Dalam pembelajaran Tematik (K-13) kelas 5 SD, Tema 4, salah satu yang dipelajari dalam muatan Bahasa Indonesia adalah pantun. Merupakan seni merangkai kata, demikian buku paket mendefinisikan pantun. Berarti yang bisa membuat pantun adalah seniman.
Pantun juga disebut puisinya orang Melayu. Tengoklah prosesi pernikahan Adat Melayu, pihak mempelai pria dan wanita saling berbalas pantun untuk berkomunikasi.
Lebih jauh, pantun digunakan untuk mengungkapkan perasaan seseorang. Cocok nih buat kamu yang galau. Dari pada maksud hati tak sampai, mendingan berpantun. Cakep! Biar kayak seniman gitu...
Di beberapa chanel TV, programnya menampilkan pantun. Meskipun dengan tujuan menghibur, tetap sebuah seni merangkai kata. Sehingga pantun kian populer.
Mengawali pembelajaran Tema 4, aku menanyakan pada murid-murid, apakah ada yang tahu tentang pantun? Hampir semua menjawab tidak, sebagian pernah mendengar.
Aku mulai menjelaskan tentang ciri-ciri pantun, yakni rangkaian kalimat terdiri dari empat baris, tiap baris terdiri 8-12 suku kata, dua baris pertama disebut sampiran (pembuka), dua lainnya disebut isi, serta bersajak (pola) a-b-a-b. (perhatikan huruf vokal terakhir tiap baris)
Pantun dibagi menjadi dua jenis.
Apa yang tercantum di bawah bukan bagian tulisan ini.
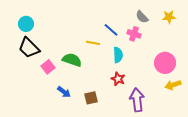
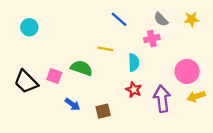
blue line: (111, 30) -> (119, 19), moved
pink cross: (134, 34) -> (152, 39), turned -32
black trapezoid: (29, 48) -> (26, 82), moved
pink square: (48, 67) -> (54, 76), turned -32
purple arrow: (137, 100) -> (162, 99), moved

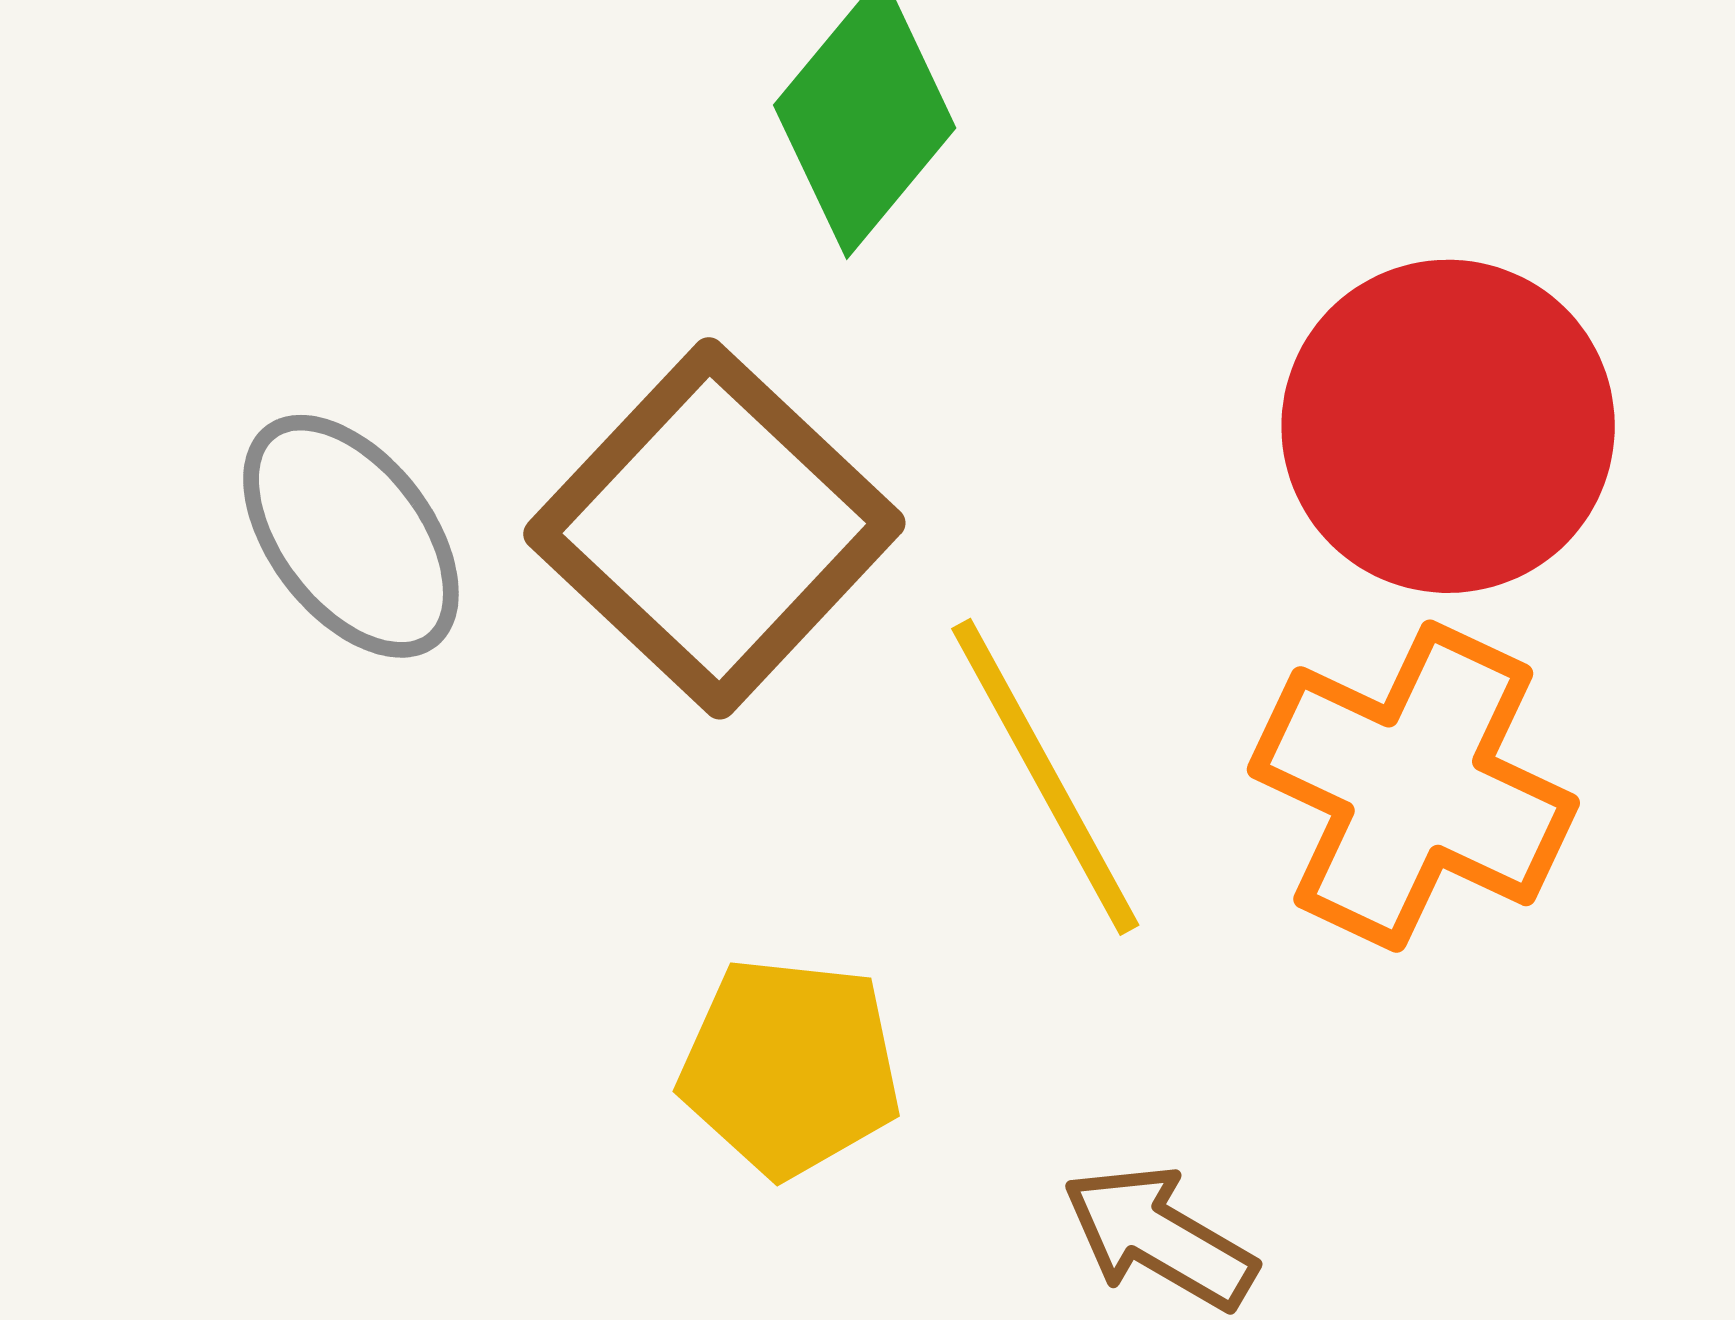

Menurut usia, ada pantun anak-anak, pantun orang muda dan pantun orang tua.
Kedua, menurut isi, pantun dibagi menjadi pantun nasihat, pantun jenaka, pantun kiasan, pantun teka-teki. Dari kesemuanya, paling banyak digunakan pantun nasihat, dan yang paling digemari pantun jenaka.
Setelah dua kali pertemuan tentang pantun, aku memberikan Daily Task (tugas harian) kepada para murid. Yang harus mereka lakukan adalah "Kegiatan 1. Menganalisis Pantun" dan "Kegiatan 2. Membuat Pantun berdasarkan Teks Bacaan."
Pada Kegiatan 1 mereka harus menyelidiki apa saja ciri dari pantun yang aku berikan. Berapa suku kata tiap barisnya, apa jenis pantun, apa sajaknya, apa isinya, dst.
Untuk mencari jumlah suku kata, aku mencontohkan caranya dengan melipat sepuluh jari tangan untuk menghitung (menyinggung Matematika). Begitu pun masih ada murid yang salah.
Kegiatan 2 yang lebih seru. Mereka harus membuat pantun sendiri berdasarkan teks bacaan. Secanggih-canggihnya Google merangkum semua pengetahuan, masih kecil kemungkinan mereka mencontek darinya.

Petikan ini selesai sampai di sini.